* Action item: The task calls for each line of the records below in which the word "degré" appears.

Items from a data source:
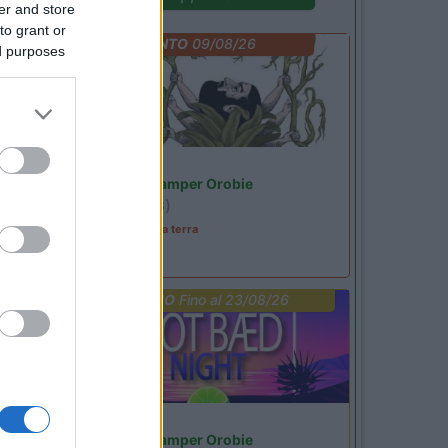
er and store
to grant or
EVENTO
09/08/26
ed purposes
Lombardia
Area Sosta Camper Orobie
Ardesio
(BG)
A levar l'ombra da terra
PROMO
Fino al 23/08/26
Lombardia
Area Sosta Camper Orobie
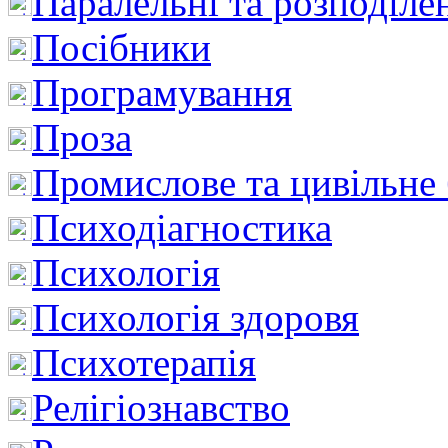
Паралельні та розподіле
Посібники
Програмування
Проза
Промислове та цивільне
Психодіагностика
Психологія
Психологія здоровя
Психотерапія
Релігіознавство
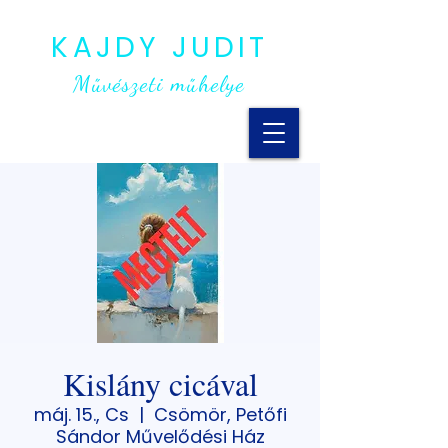
KAJDY JUDIT
Művészeti műhelye
Kislány cicával
máj. 15., Cs
  |  
Csömör, Petőfi
Sándor Művelődési Ház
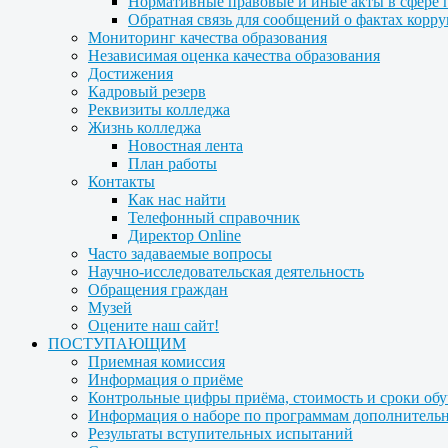
Нормативные правовые и иные акты в сфере 
Обратная связь для сообщений о фактах корр
Мониторинг качества образования
Независимая оценка качества образования
Достижения
Кадровый резерв
Реквизиты колледжа
Жизнь колледжа
Новостная лента
План работы
Контакты
Как нас найти
Телефонный справочник
Директор Online
Часто задаваемые вопросы
Научно-исследовательская деятельность
Обращения граждан
Музей
Оцените наш сайт!
ПОСТУПАЮЩИМ
Приемная комиссия
Информация о приёме
Контрольные цифры приёма, стоимость и сроки об
Информация о наборе по программам дополнительн
Результаты вступительных испытаний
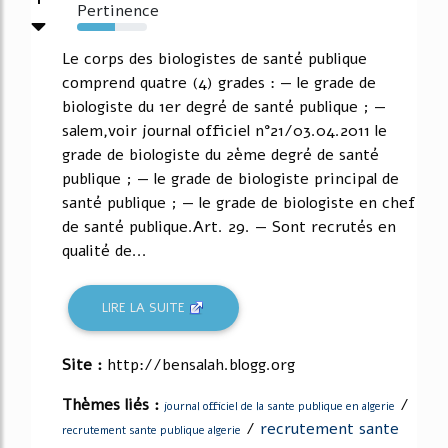
Pertinence
54%
Le corps des biologistes de santé publique
comprend quatre (4) grades : — le grade de
biologiste du 1er degré de santé publique ; —
salem,voir journal officiel n°21/03.04.2011 le
grade de biologiste du 2ème degré de santé
publique ; — le grade de biologiste principal de
santé publique ; — le grade de biologiste en chef
de santé publique.Art. 29. — Sont recrutés en
qualité de...
LIRE LA SUITE
Site :
http://bensalah.blogg.org
Thèmes liés :
/
journal officiel de la sante publique en algerie
/
recrutement sante
recrutement sante publique algerie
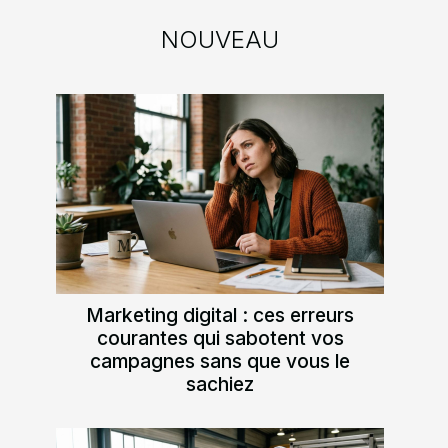
NOUVEAU
Marketing digital : ces erreurs
courantes qui sabotent vos
campagnes sans que vous le
sachiez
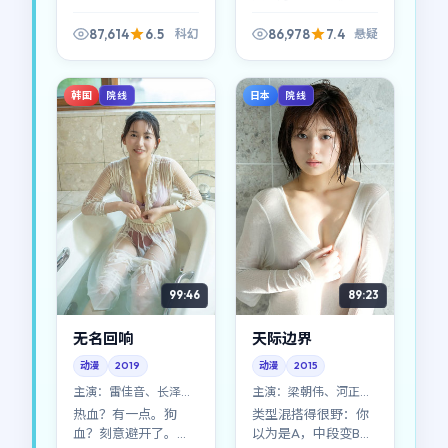
档案》对白克制、留
白多，但韩国特有的
87,614
6.5
86,978
7.4
科幻
悬疑
生活质感被拍得很
实，像随手翻开一本
旧相册。
韩国
日本
院线
院线
99:46
89:23
无名回响
天际边界
动漫
2019
动漫
2015
主演：
雷佳音、长泽雅
主演：
梁朝伟、河正宇
美 等
等
热血？有一点。狗
类型混搭得很野：你
血？刻意避开了。
以为是A，中段变B，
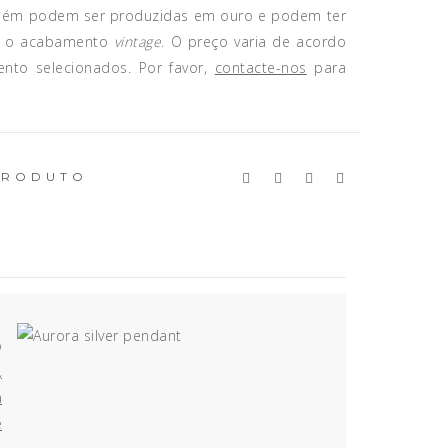
mbém podem ser produzidas em ouro e podem ter
o o acabamento
vintage
. O preço varia de acordo
nto selecionados. Por favor,
contacte-nos
para
PRODUTO
o
,
a
e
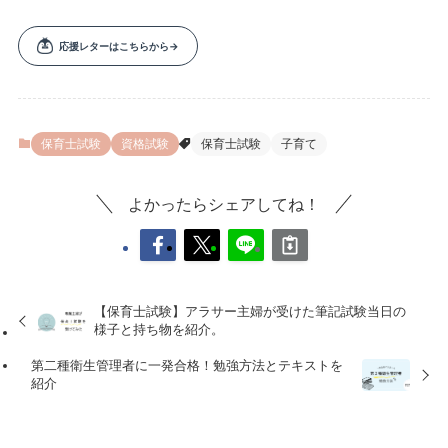
保育士試験
資格試験
保育士試験
子育て
よかったらシェアしてね！
【保育士試験】アラサー主婦が受けた筆記試験当日の
様子と持ち物を紹介。
第二種衛生管理者に一発合格！勉強方法とテキストを
紹介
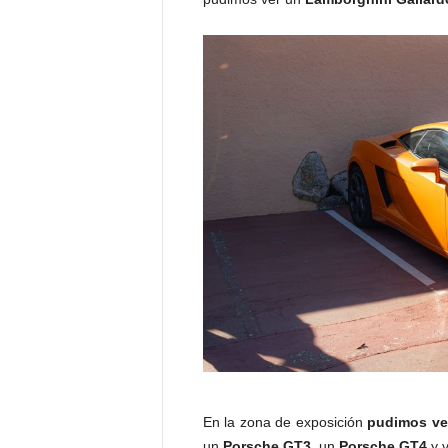
En la zona de exposición
pudimos ve
un
Porsche GT3
, un
Porsche GT4
y v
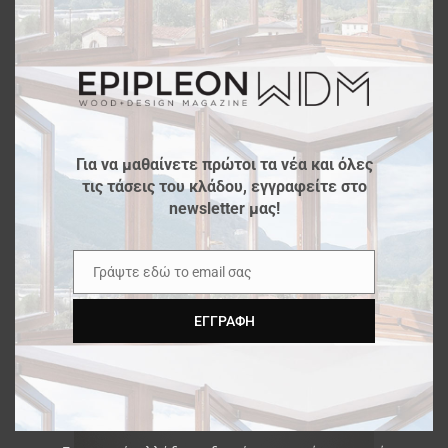
this
modu
Για να μαθαίνετε πρώτοι τα νέα και όλες
τις τάσεις του κλάδου, εγγραφείτε στο
newsletter μας!
Γράψτε εδώ το email σας
Email
ΕΓΓΡΑΦΉ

* Finished exercise:
biologiste du 1er degré de santé publique ; —
grade de biologiste du 2ème degré de santé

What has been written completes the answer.